Es must have sensed my hesitation, as she didn't press further. "Okay, but remember, you can always talk to me if you need anything," she reminded me with a warm smile. I nodded gratefully, appreciating her support.

As we entered the auditorium, I noticed Elijah sitting in the back and waving at us, with two empty seats beside him, clearly saved for us. We had some kind of session, involving all the students in the entire college.

He greeted us with a wide grin, but I couldn't muster the energy to return the gesture. Still reeling from the morning's unsettling dream, I gave him a reassuring smile, though even I was surprised by the effort it took. He seemed to sense my unease and his expression shifted to one of concern. I quickly looked away, hoping to avoid any further attention.

"Anything wrong, love?" he asked, trying to sound nonchalant, but concern laced his voice.

My breath hitched at the endearment he used, and for a moment, I struggled to breathe properly. 'Love'... That's what the guy in my dream had called me. My heart clenched painfully at the memory. Why was I letting a dream affect me so much? It was just a dream.

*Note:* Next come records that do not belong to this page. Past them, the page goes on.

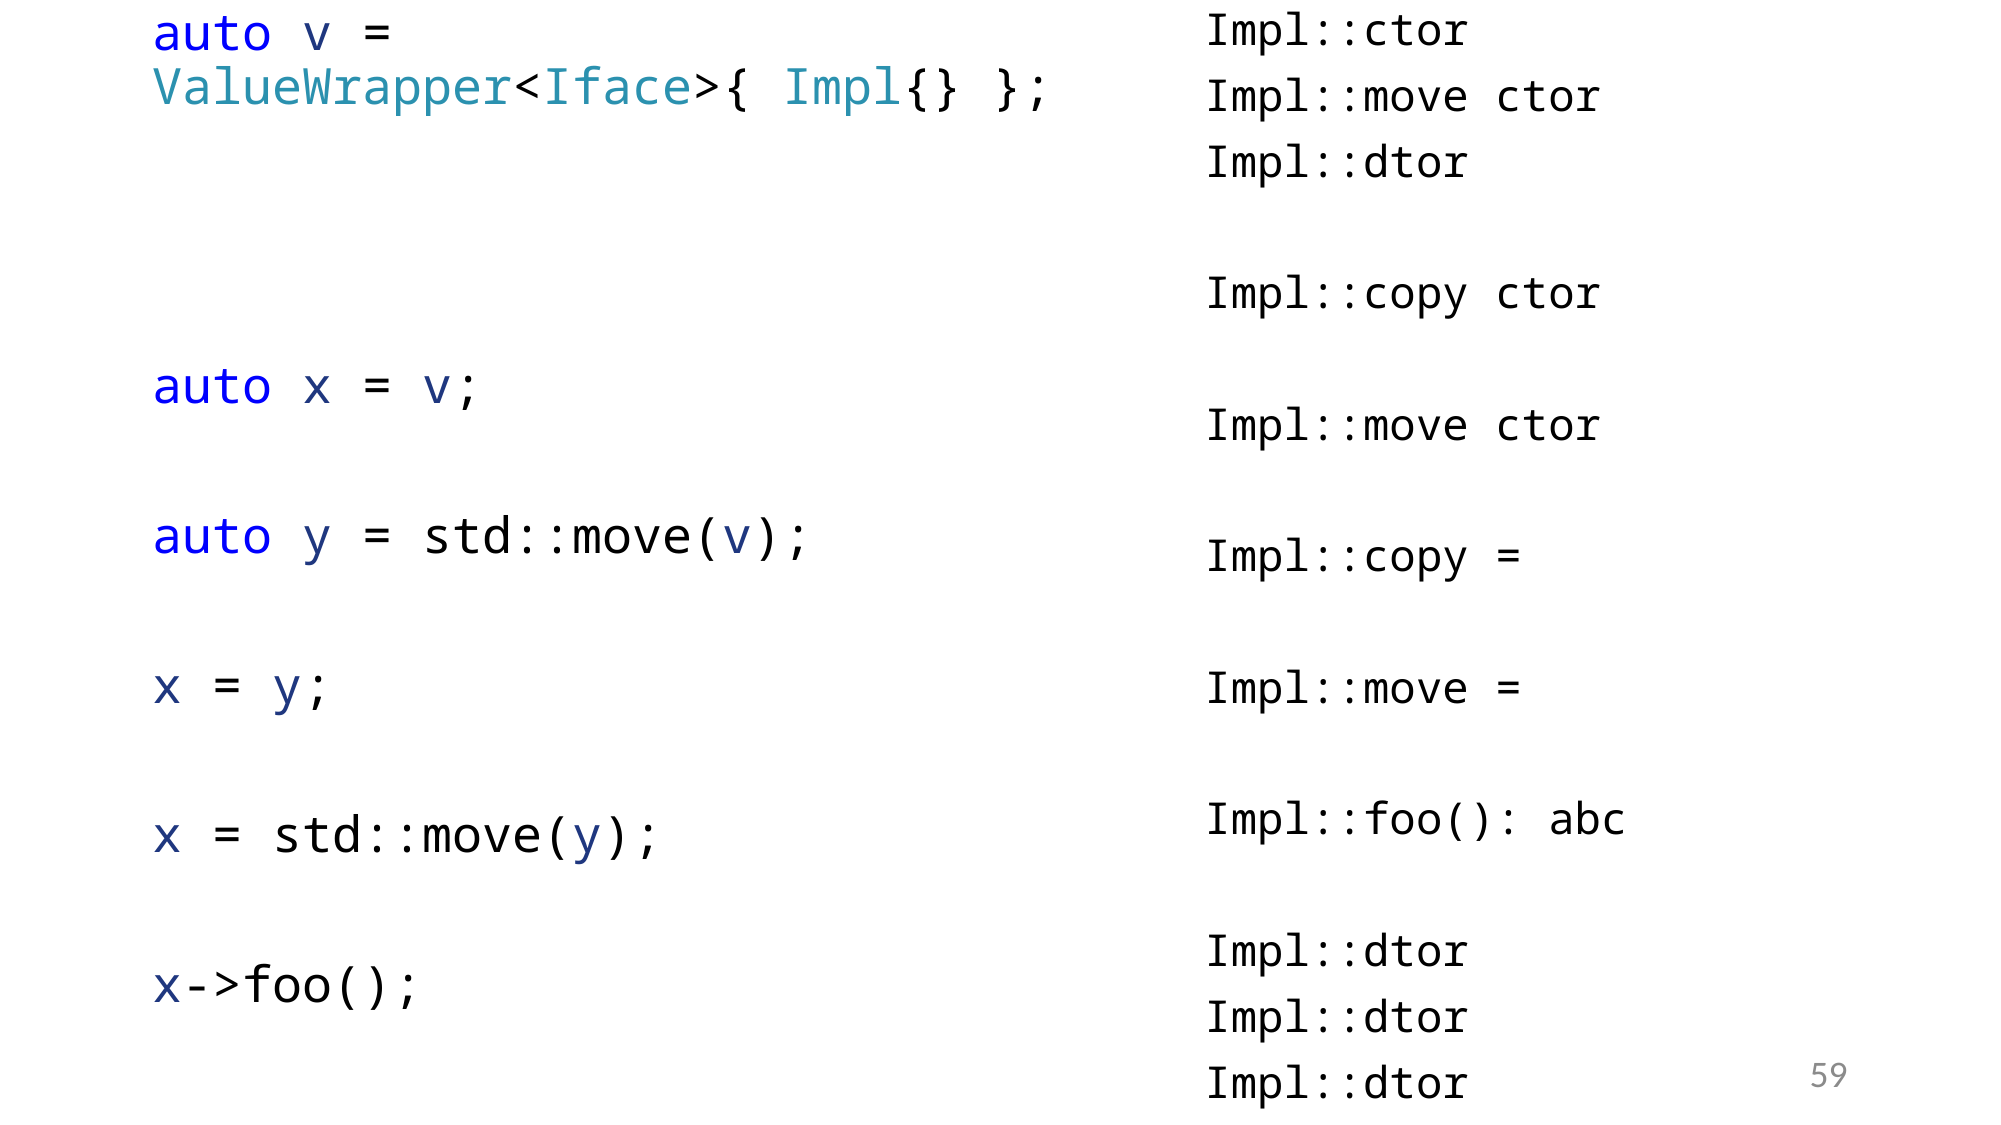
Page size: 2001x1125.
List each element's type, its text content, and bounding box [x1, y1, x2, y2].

slide_number 59 [1412, 1042, 1863, 1103]
list Impl::ctor Impl::move ctor Impl::dtor Impl::copy ctor Impl::move ctor Impl::copy = Impl::move = Impl::foo(): abc Impl::dtor Impl::dtor Impl::dtor [1189, 0, 1863, 1125]
list auto v = ValueWrapper<Iface>{ Impl{} }; auto x = v; auto y = std::move(v); x = y; x = std::move(y); x->foo(); [137, 0, 1156, 1125]
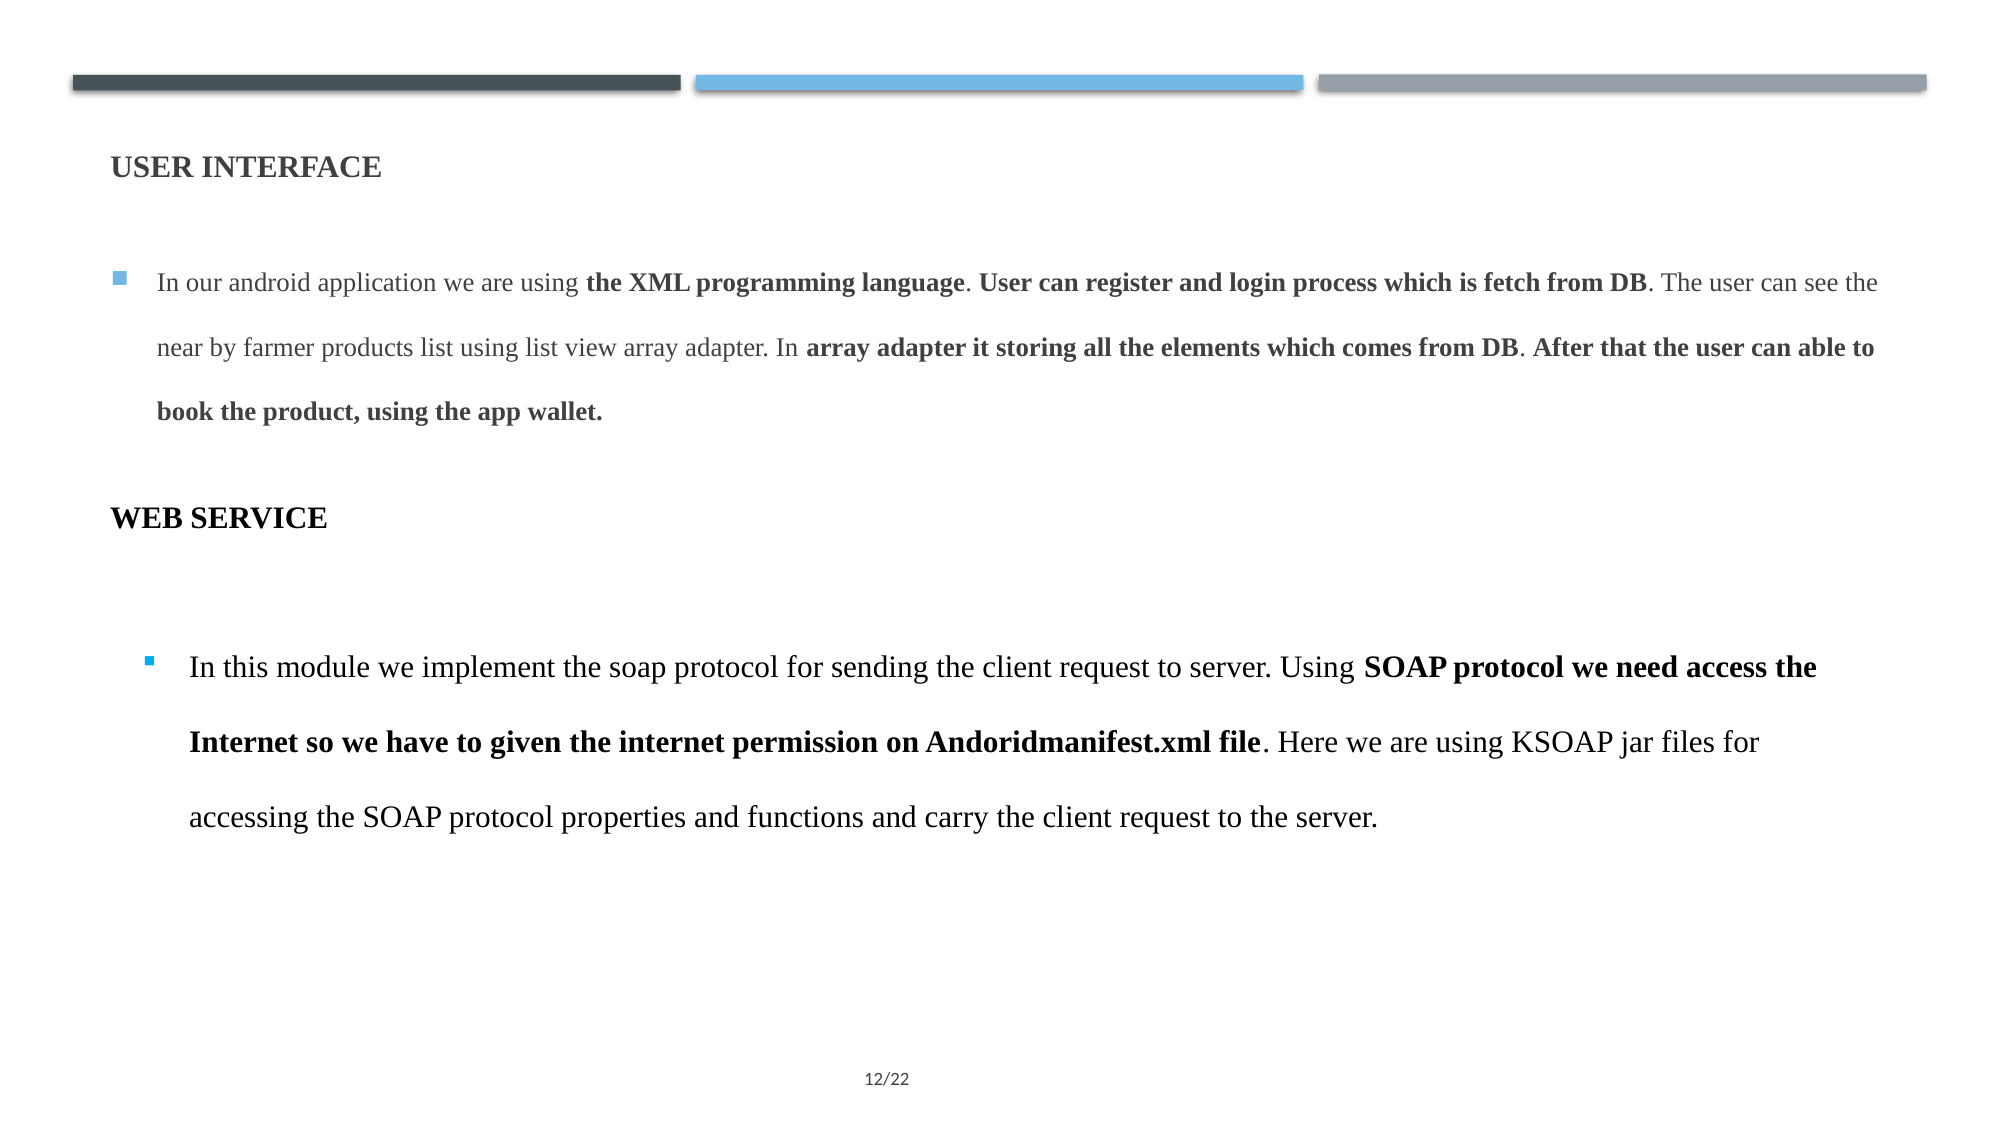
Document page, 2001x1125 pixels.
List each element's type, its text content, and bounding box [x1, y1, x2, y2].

footer 12/22 [849, 1048, 1984, 1108]
text_box WEB SERVICE [95, 489, 1818, 543]
list In our android application we are using the XML programming language. User can register and login process which is fetch from DB. The user can see the near by farmer products list using list view array adapter. In array adapter it storing all the elements which comes from DB. After that the user can able to book the product, using the app wallet. [95, 224, 1905, 435]
title USER INTERFACE [95, 115, 1905, 191]
text_box In this module we implement the soap protocol for sending the client request to server. Using SOAP protocol we need access the Internet so we have to given the internet permission on Andoridmanifest.xml file. Here we are using KSOAP jar files for accessing the SOAP protocol properties and functions and carry the client request to the server. [127, 601, 1850, 842]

In the morning, I had tried to remember the guy's face, but it was all foggy, like trying to recall a person underwater. I was being ridiculous. I needed to take my medication soon and stop dwelling on it.

"Don't call me that," I snapped, annoyed at my own lack of composure. I could see genuine concern in his eyes now.

"What's wrong? Did something happen? Did I do something to annoy you?" he asked, rising from his seat and making his way toward me.

I sighed and calmed myself down. It wasn't his fault; he didn't know, so I shouldn't snap at him for calling me that. Hell, I didn't even understand why I was so unnerved.

"Sorry. It's nothing, just... don't call me that anymore," I replied, looking him straight in the eye. He furrowed his eyebrows with curiosity and stepped a little closer to me.

"Why?" he asked softly, his voice laced with curiosity. I clenched my jaw at his question.

"Because it makes me uncomfortable. Please, Elijah, just drop the nickname," I said in a serious tone, with a hint of desperation lacing my voice, which made him step back a little.

"Okay, sorry about that," he gave me a faint smile. "So, what are our plans for today? Where are we going after this session?" He quickly changed the subject, giving me space. A warm feeling flooded my chest at the gesture. It was gratitude. I appreciated his understanding and the way he shifted the conversation to something lighter. Es stood silently beside us, observing the interaction.